■ **WHAT IS REQUIRED**
From the line with "organik sağlıklı ıhlamur" to the final line of the records, reproduce every line exactly and only those lines.

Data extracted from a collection
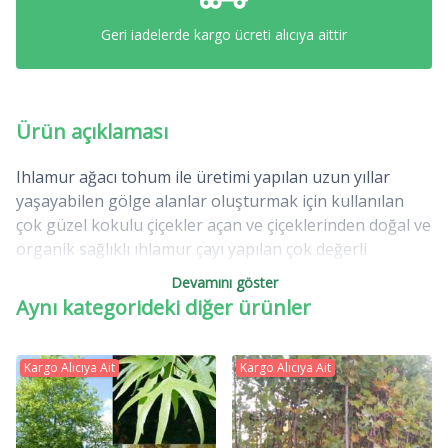
Geri iadelerde kargo ücreti alıcıya aittir
Ürün açıklaması
Ihlamur ağacı tohum ile üretimi yapılan uzun yıllar
yaşayabilen gölge alanlar oluşturmak için kullanılan
çok güzel kokulu çiçekler açan ve çiçeklerinden doğal ve
organik sağlıklı ıhlamur çayı yapılan çok değerli
ağaçlarımızın başında gelir .Türkiye'de bir çok ıhlamur
Devamını göster
ağacı ormanları mevcuttur.Özellikle marmara
Aynı kategorideki diğer ürünler
bölgesinde çok yoğun ıhlamur ağacı ormanları vardır.
Ihlamur ağacı park ve bahçelerde çok kullanılan
ağaçlarımızın başında gelir . Güneşli ortamlardan
Kargo Alıcıya Ait
Kargo Alıcıya Ait
hoşlanır. Soğuk hava dayanımı yüksektir.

■ **OUTPUT**
organik sağlıklı ıhlamur çayı yapılan çok değerli
ağaçlarımızın başında gelir .Türkiye'de bir çok ıhlamur
Devamını göster
ağacı ormanları mevcuttur.Özellikle marmara
Aynı kategorideki diğer ürünler
bölgesinde çok yoğun ıhlamur ağacı ormanları vardır.
Ihlamur ağacı park ve bahçelerde çok kullanılan
ağaçlarımızın başında gelir . Güneşli ortamlardan
Kargo Alıcıya Ait
Kargo Alıcıya Ait
hoşlanır. Soğuk hava dayanımı yüksektir.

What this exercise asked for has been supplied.